*Description of the task:* Rewrite the material below with each occurrence of "Protivlomna vrata" replaced by "Varnostna vrata" and all other text left unchanged. Omit the pictures from your answer.

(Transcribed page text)
□ □ □ □
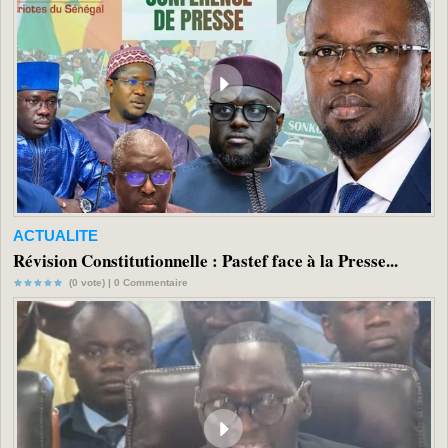
ACTUALITE
Révision Constitutionnelle : Pastef face à la Presse...
(0 vote) |
0
Commentaire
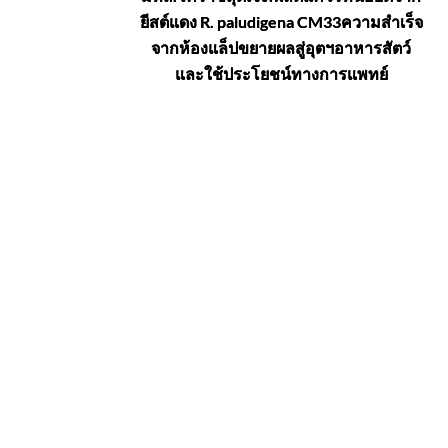
ยีสต์แดง R. paludigena CM33ความสำเร็จ
จากห้องแล็ปขยายผลสู่อุตฯอาหารสัตว์
และใช้ประโยชน์ทางการแพทย์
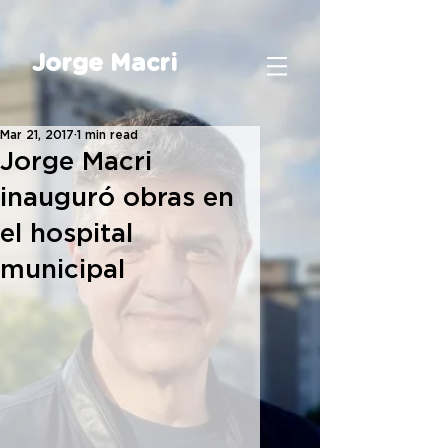
Jorge Macri
Mar 21, 2017
1 min read
Jorge Macri
inauguró obras en
el hospital
municipal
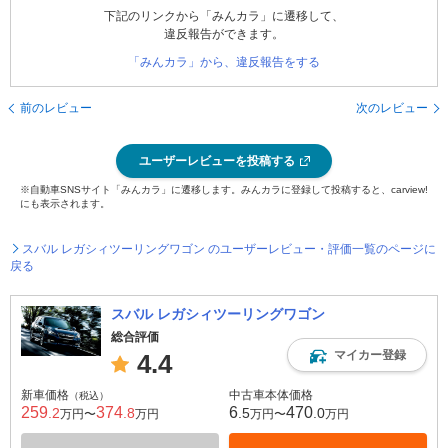
下記のリンクから「みんカラ」に遷移して、
違反報告ができます。
「みんカラ」から、違反報告をする
前のレビュー
次のレビュー
ユーザーレビューを投稿する
※自動車SNSサイト「みんカラ」に遷移します。みんカラに登録して投稿すると、carview!
にも表示されます。
スバル レガシィツーリングワゴン のユーザーレビュー・評価一覧のページに
戻る
スバル レガシィツーリングワゴン
総合評価
マイカー登録
4.4
新車価格
中古車本体価格
（税込）
259
374
6
470
.2
.8
.5
.0
万円〜
万円
万円〜
万円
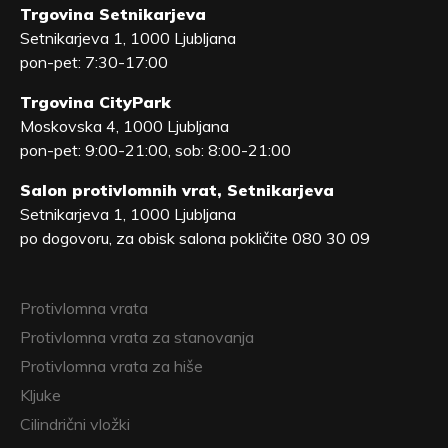
Trgovina Setnikarjeva
Setnikarjeva 1, 1000 Ljubljana
pon-pet: 7:30-17:00
Trgovina CityPark
Moskovska 4, 1000 Ljubljana
pon-pet: 9:00-21:00, sob: 8:00-21:00
Salon protivlomnih vrat, Setnikarjeva
Setnikarjeva 1, 1000 Ljubljana
po dogovoru, za obisk salona pokličite 080 30 09
Protivlomna vrata
Protivlomna vrata za stanovanja
Protivlomna vrata za hiše
Kljuke
Cilindrični vložki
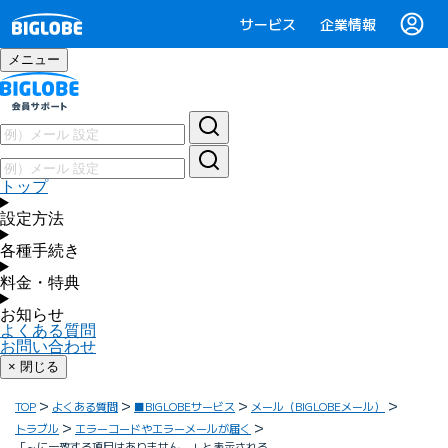
サービス
企業情報
メニュー
トップ
設定方法
各種手続き
料金・特典
お知らせ
よくある質問
お問い合わせ
× 閉じる
TOP
よくある質問
■BIGLOBEサービス
メール（BIGLOBEメール）
トラブル
エラーコードやエラーメールが届く
「～に一致する項目はありません。」と表示される。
□ □ □ □
*Result below:*
ACTUALITE
Révision Constitutionnelle : Pastef face à la Presse...
(0 vote) |
0
Commentaire
ยีสต์แดง R. paludigena CM33ความสำเร็จ
จากห้องแล็ปขยายผลสู่อุตฯอาหารสัตว์
และใช้ประโยชน์ทางการแพทย์
Jorge Macri
Mar 21, 2017
1 min read
Jorge Macri
inauguró obras en
el hospital
municipal
下記のリンクから「みんカラ」に遷移して、
違反報告ができます。
「みんカラ」から、違反報告をする
前のレビュー
次のレビュー
ユーザーレビューを投稿する
※自動車SNSサイト「みんカラ」に遷移します。みんカラに登録して投稿すると、carview!
にも表示されます。
スバル レガシィツーリングワゴン のユーザーレビュー・評価一覧のページに
戻る
スバル レガシィツーリングワゴン
総合評価
マイカー登録
4.4
新車価格
中古車本体価格
（税込）
259
374
6
470
.2
.8
.5
.0
万円〜
万円
万円〜
万円
Trgovina Setnikarjeva
Setnikarjeva 1, 1000 Ljubljana
pon-pet: 7:30-17:00
Trgovina CityPark
Moskovska 4, 1000 Ljubljana
pon-pet: 9:00-21:00, sob: 8:00-21:00
Salon protivlomnih vrat, Setnikarjeva
Setnikarjeva 1, 1000 Ljubljana
po dogovoru, za obisk salona pokličite 080 30 09
Varnostna vrata
Varnostna vrata za stanovanja
Varnostna vrata za hiše
Kljuke
Cilindrični vložki
サービス
企業情報
メニュー
トップ
設定方法
各種手続き
料金・特典
お知らせ
よくある質問
お問い合わせ
× 閉じる
TOP
よくある質問
■BIGLOBEサービス
メール（BIGLOBEメール）
トラブル
エラーコードやエラーメールが届く
「～に一致する項目はありません。」と表示される。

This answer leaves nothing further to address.